▶ **OBJETIVO DO EXERCÍCIO**: Reescreva todo o material abaixo como uma tabela em Markdown com as colunas “Número” e “Linha”, numerando as linhas e omitindo as que estiverem em branco. Deixe as imagens de fora da resposta.

Texto extraído das páginas
______________________________

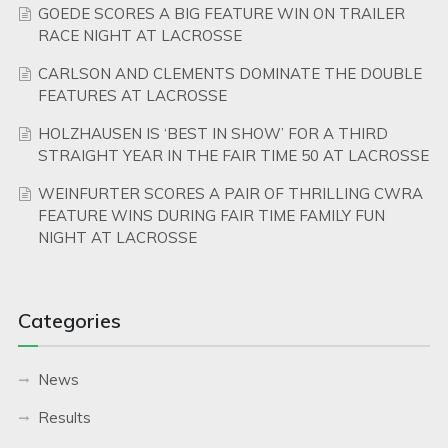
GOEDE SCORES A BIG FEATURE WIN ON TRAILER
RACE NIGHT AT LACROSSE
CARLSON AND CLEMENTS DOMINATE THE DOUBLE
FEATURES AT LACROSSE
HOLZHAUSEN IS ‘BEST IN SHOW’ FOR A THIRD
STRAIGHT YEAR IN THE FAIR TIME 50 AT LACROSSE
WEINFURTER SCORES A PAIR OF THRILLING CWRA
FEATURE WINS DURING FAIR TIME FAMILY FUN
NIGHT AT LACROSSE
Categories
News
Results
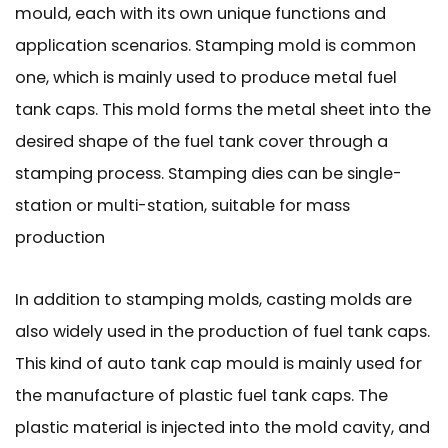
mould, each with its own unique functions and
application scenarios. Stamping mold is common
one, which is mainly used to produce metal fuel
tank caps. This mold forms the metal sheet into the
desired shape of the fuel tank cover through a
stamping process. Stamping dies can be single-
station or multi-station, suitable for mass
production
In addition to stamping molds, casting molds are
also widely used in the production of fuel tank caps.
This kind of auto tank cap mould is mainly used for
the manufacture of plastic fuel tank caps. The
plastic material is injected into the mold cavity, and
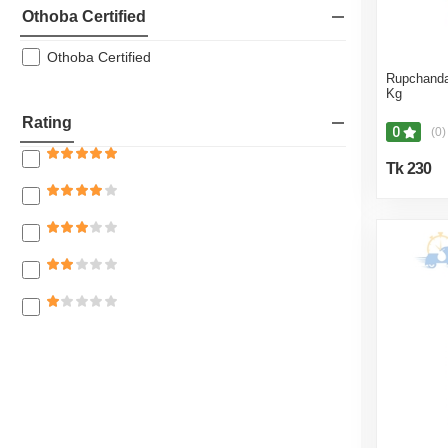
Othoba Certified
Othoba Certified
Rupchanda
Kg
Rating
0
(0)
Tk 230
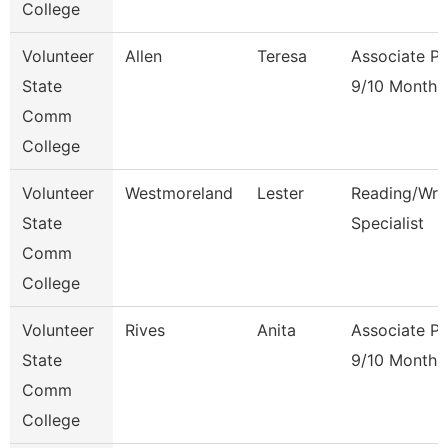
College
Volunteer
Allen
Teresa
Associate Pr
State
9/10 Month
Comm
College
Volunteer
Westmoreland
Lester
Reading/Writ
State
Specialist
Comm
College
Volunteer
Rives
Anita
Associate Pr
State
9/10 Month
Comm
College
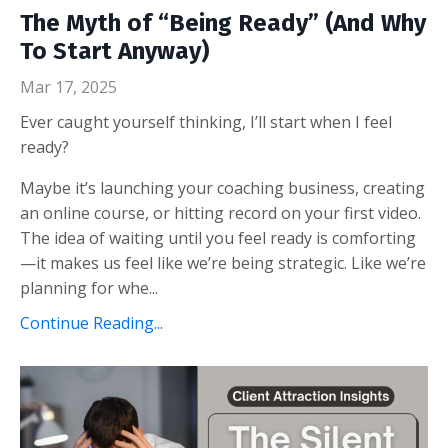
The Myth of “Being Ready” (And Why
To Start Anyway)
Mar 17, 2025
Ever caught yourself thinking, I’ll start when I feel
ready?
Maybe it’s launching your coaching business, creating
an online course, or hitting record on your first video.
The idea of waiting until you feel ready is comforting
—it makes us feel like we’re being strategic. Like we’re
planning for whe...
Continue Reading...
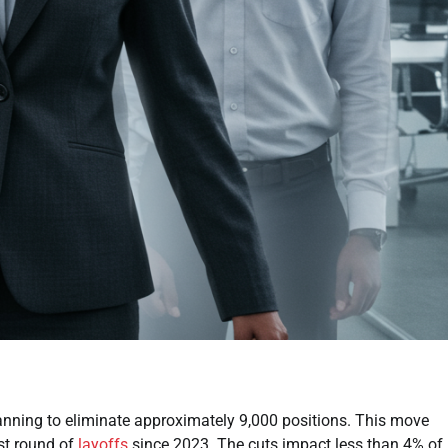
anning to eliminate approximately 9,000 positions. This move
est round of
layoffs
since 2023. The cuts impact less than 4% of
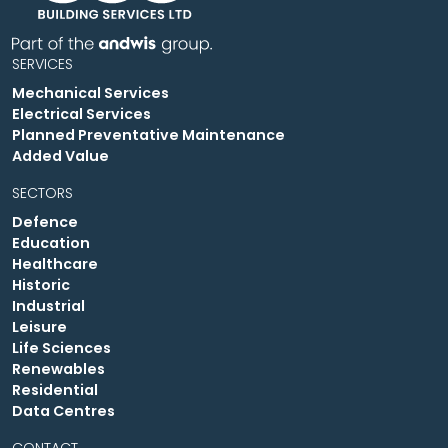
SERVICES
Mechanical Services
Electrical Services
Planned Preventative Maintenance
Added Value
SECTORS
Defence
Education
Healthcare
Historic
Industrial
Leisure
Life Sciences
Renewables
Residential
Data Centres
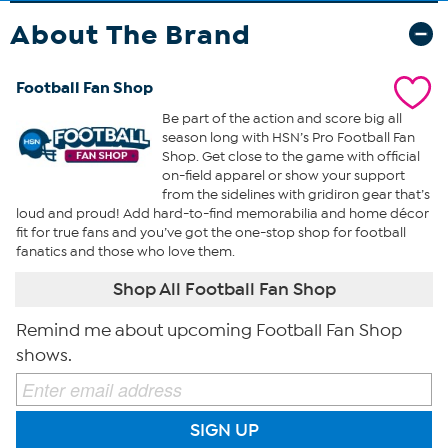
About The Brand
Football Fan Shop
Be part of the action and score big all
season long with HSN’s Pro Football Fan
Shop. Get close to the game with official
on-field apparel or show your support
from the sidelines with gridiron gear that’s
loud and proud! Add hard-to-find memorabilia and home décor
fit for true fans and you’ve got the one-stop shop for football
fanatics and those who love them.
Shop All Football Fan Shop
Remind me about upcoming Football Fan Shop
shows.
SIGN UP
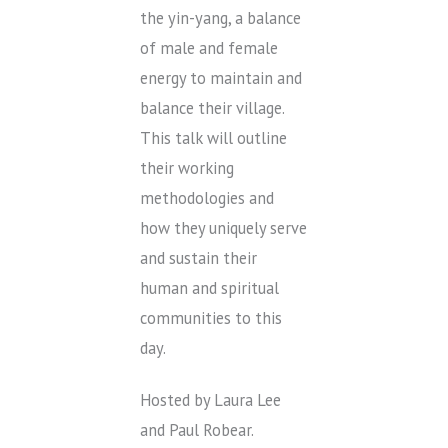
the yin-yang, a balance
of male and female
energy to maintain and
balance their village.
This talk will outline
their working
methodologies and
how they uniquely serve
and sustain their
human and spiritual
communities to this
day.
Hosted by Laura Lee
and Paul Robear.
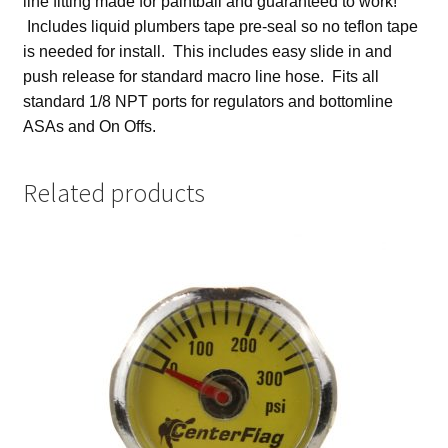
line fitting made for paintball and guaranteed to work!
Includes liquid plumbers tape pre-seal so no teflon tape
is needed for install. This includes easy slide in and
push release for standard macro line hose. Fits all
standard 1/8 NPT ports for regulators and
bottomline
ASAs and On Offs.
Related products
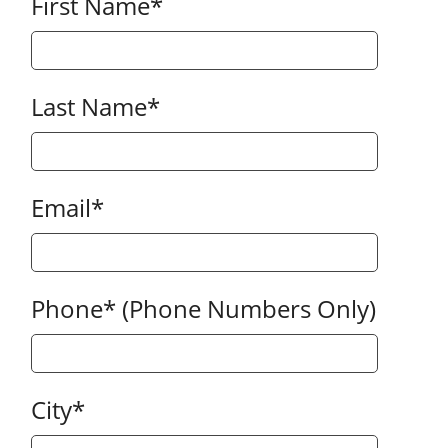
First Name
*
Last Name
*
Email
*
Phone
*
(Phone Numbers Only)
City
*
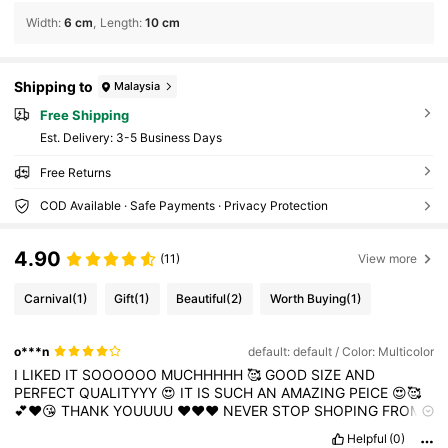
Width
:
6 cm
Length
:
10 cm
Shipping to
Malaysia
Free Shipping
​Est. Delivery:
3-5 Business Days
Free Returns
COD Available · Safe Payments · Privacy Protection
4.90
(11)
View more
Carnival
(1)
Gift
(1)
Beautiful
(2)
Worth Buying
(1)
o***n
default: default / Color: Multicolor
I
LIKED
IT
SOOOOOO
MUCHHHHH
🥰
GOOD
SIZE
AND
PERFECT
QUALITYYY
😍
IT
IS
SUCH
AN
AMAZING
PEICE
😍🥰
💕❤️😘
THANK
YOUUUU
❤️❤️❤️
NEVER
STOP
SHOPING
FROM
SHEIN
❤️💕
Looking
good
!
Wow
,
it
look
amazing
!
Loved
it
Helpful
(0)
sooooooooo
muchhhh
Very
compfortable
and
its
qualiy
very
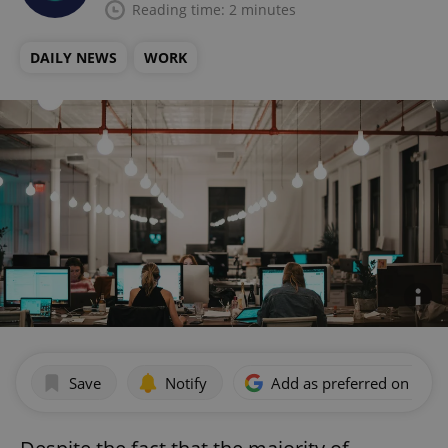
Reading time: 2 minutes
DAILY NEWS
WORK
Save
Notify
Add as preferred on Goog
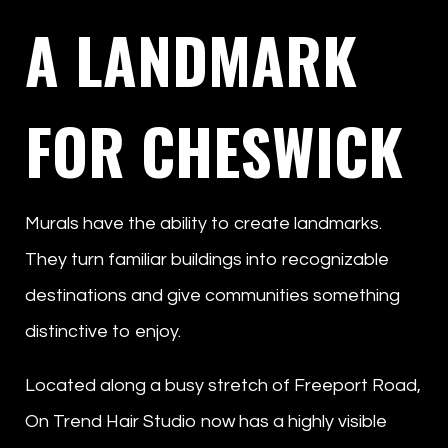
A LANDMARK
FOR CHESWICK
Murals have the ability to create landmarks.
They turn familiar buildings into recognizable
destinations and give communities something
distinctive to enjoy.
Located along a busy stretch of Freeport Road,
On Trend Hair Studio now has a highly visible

______________________________

▶ **RESPOSTA A SEGUIR**:
| Número | Linha |
|---|---|
| 1 | GOEDE SCORES A BIG FEATURE WIN ON TRAILER |
| 2 | RACE NIGHT AT LACROSSE |
| 3 | CARLSON AND CLEMENTS DOMINATE THE DOUBLE |
| 4 | FEATURES AT LACROSSE |
| 5 | HOLZHAUSEN IS ‘BEST IN SHOW’ FOR A THIRD |
| 6 | STRAIGHT YEAR IN THE FAIR TIME 50 AT LACROSSE |
| 7 | WEINFURTER SCORES A PAIR OF THRILLING CWRA |
| 8 | FEATURE WINS DURING FAIR TIME FAMILY FUN |
| 9 | NIGHT AT LACROSSE |
| 10 | Categories |
| 11 | News |
| 12 | Results |
| 13 | mould, each with its own unique functions and |
| 14 | application scenarios. Stamping mold is common |
| 15 | one, which is mainly used to produce metal fuel |
| 16 | tank caps. This mold forms the metal sheet into the |
| 17 | desired shape of the fuel tank cover through a |
| 18 | stamping process. Stamping dies can be single- |
| 19 | station or multi-station, suitable for mass |
| 20 | production |
| 21 | In addition to stamping molds, casting molds are |
| 22 | also widely used in the production of fuel tank caps. |
| 23 | This kind of auto tank cap mould is mainly used for |
| 24 | the manufacture of plastic fuel tank caps. The |
| 25 | plastic material is injected into the mold cavity, and |
| 26 | Othoba Certified |
| 27 | Othoba Certified |
| 28 | Rupchanda |
| 29 | Kg |
| 30 | Rating |
| 31 | 0 |
| 32 | (0) |
| 33 | Tk 230 |
| 34 | College |
| 35 | Volunteer |
| 36 | Allen |
| 37 | Teresa |
| 38 | Associate Pr |
| 39 | State |
| 40 | 9/10 Month |
| 41 | Comm |
| 42 | College |
| 43 | Volunteer |
| 44 | Westmoreland |
| 45 | Lester |
| 46 | Reading/Writ |
| 47 | State |
| 48 | Specialist |
| 49 | Comm |
| 50 | College |
| 51 | Volunteer |
| 52 | Rives |
| 53 | Anita |
| 54 | Associate Pr |
| 55 | State |
| 56 | 9/10 Month |
| 57 | Comm |
| 58 | College |
| 59 | The Myth of “Being Ready” (And Why |
| 60 | To Start Anyway) |
| 61 | Mar 17, 2025 |
| 62 | Ever caught yourself thinking, I’ll start when I feel |
| 63 | ready? |
| 64 | Maybe it’s launching your coaching business, creating |
| 65 | an online course, or hitting record on your first video. |
| 66 | The idea of waiting until you feel ready is comforting |
| 67 | —it makes us feel like we’re being strategic. Like we’re |
| 68 | planning for whe... |
| 69 | Continue Reading... |
| 70 | anning to eliminate approximately 9,000 positions. This move |
| 71 | est round of |
| 72 | layoffs |
| 73 | since 2023. The cuts impact less than 4% of |
| 74 | SERVICES |
| 75 | Mechanical Services |
| 76 | Electrical Services |
| 77 | Planned Preventative Maintenance |
| 78 | Added Value |
| 79 | SECTORS |
| 80 | Defence |
| 81 | Education |
| 82 | Healthcare |
| 83 | Historic |
| 84 | Industrial |
| 85 | Leisure |
| 86 | Life Sciences |
| 87 | Renewables |
| 88 | Residential |
| 89 | Data Centres |
| 90 | About The Brand |
| 91 | Football Fan Shop |
| 92 | Be part of the action and score big all |
| 93 | season long with HSN’s Pro Football Fan |
| 94 | Shop. Get close to the game with official |
| 95 | on-field apparel or show your support |
| 96 | from the sidelines with gridiron gear that’s |
| 97 | loud and proud! Add hard-to-find memorabilia and home décor |
| 98 | fit for true fans and you’ve got the one-stop shop for football |
| 99 | fanatics and those who love them. |
| 100 | Shop All Football Fan Shop |
| 101 | Remind me about upcoming Football Fan Shop |
| 102 | shows. |
| 103 | SIGN UP |
| 104 | the yin-yang, a balance |
| 105 | of male and female |
| 106 | energy to maintain and |
| 107 | balance their village. |
| 108 | This talk will outline |
| 109 | their working |
| 110 | methodologies and |
| 111 | how they uniquely serve |
| 112 | and sustain their |
| 113 | human and spiritual |
| 114 | communities to this |
| 115 | day. |
| 116 | Hosted by Laura Lee |
| 117 | and Paul Robear. |
| 118 | line fitting made for paintball and guaranteed to work! |
| 119 | Includes liquid plumbers tape pre-seal so no teflon tape |
| 120 | is needed for install. This includes easy slide in and |
| 121 | push release for standard macro line hose. Fits all |
| 122 | standard 1/8 NPT ports for regulators and |
| 123 | bottomline |
| 124 | ASAs and On Offs. |
| 125 | Related products |
| 126 | First Name |
| 127 | * |
| 128 | Last Name |
| 129 | * |
| 130 | Email |
| 131 | * |
| 132 | Phone |
| 133 | * |
| 134 | (Phone Numbers Only) |
| 135 | City |
| 136 | * |
| 137 | Width |
| 138 | : |
| 139 | 6 cm |
| 140 | Length |
| 141 | : |
| 142 | 10 cm |
| 143 | Shipping to |
| 144 | Malaysia |
| 145 | Free Shipping |
| 146 | ​Est. Delivery: |
| 147 | 3-5 Business Days |
| 148 | Free Returns |
| 149 | COD Available · Safe Payments · Privacy Protection |
| 150 | 4.90 |
| 151 | (11) |
| 152 | View more |
| 153 | Carnival |
| 154 | (1) |
| 155 | Gift |
| 156 | (1) |
| 157 | Beautiful |
| 158 | (2) |
| 159 | Worth Buying |
| 160 | (1) |
| 161 | o***n |
| 162 | default: default / Color: Multicolor |
| 163 | I |
| 164 | LIKED |
| 165 | IT |
| 166 | SOOOOOO |
| 167 | MUCHHHHH |
| 168 | 🥰 |
| 169 | GOOD |
| 170 | SIZE |
| 171 | AND |
| 172 | PERFECT |
| 173 | QUALITYYY |
| 174 | 😍 |
| 175 | IT |
| 176 | IS |
| 177 | SUCH |
| 178 | AN |
| 179 | AMAZING |
| 180 | PEICE |
| 181 | 😍🥰 |
| 182 | 💕❤️😘 |
| 183 | THANK |
| 184 | YOUUUU |
| 185 | ❤️❤️❤️ |
| 186 | NEVER |
| 187 | STOP |
| 188 | SHOPING |
| 189 | FROM |
| 190 | SHEIN |
| 191 | ❤️💕 |
| 192 | Looking |
| 193 | good |
| 194 | ! |
| 195 | Wow |
| 196 | , |
| 197 | it |
| 198 | look |
| 199 | amazing |
| 200 | ! |
| 201 | Loved |
| 202 | it |
| 203 | Helpful |
| 204 | (0) |
| 205 | sooooooooo |
| 206 | muchhhh |
| 207 | Very |
| 208 | compfortable |
| 209 | and |
| 210 | its |
| 211 | qualiy |
| 212 | very |
| 213 | Reading time: 2 minutes |
| 214 | DAILY NEWS |
| 215 | WORK |
| 216 | Save |
| 217 | Notify |
| 218 | Add as preferred on Goog |
| 219 | A LANDMARK |
| 220 | FOR CHESWICK |
| 221 | Murals have the ability to create landmarks. |
| 222 | They turn familiar buildings into recognizable |
| 223 | destinations and give communities something |
| 224 | distinctive to enjoy. |
| 225 | Located along a busy stretch of Freeport Road, |
| 226 | On Trend Hair Studio now has a highly visible |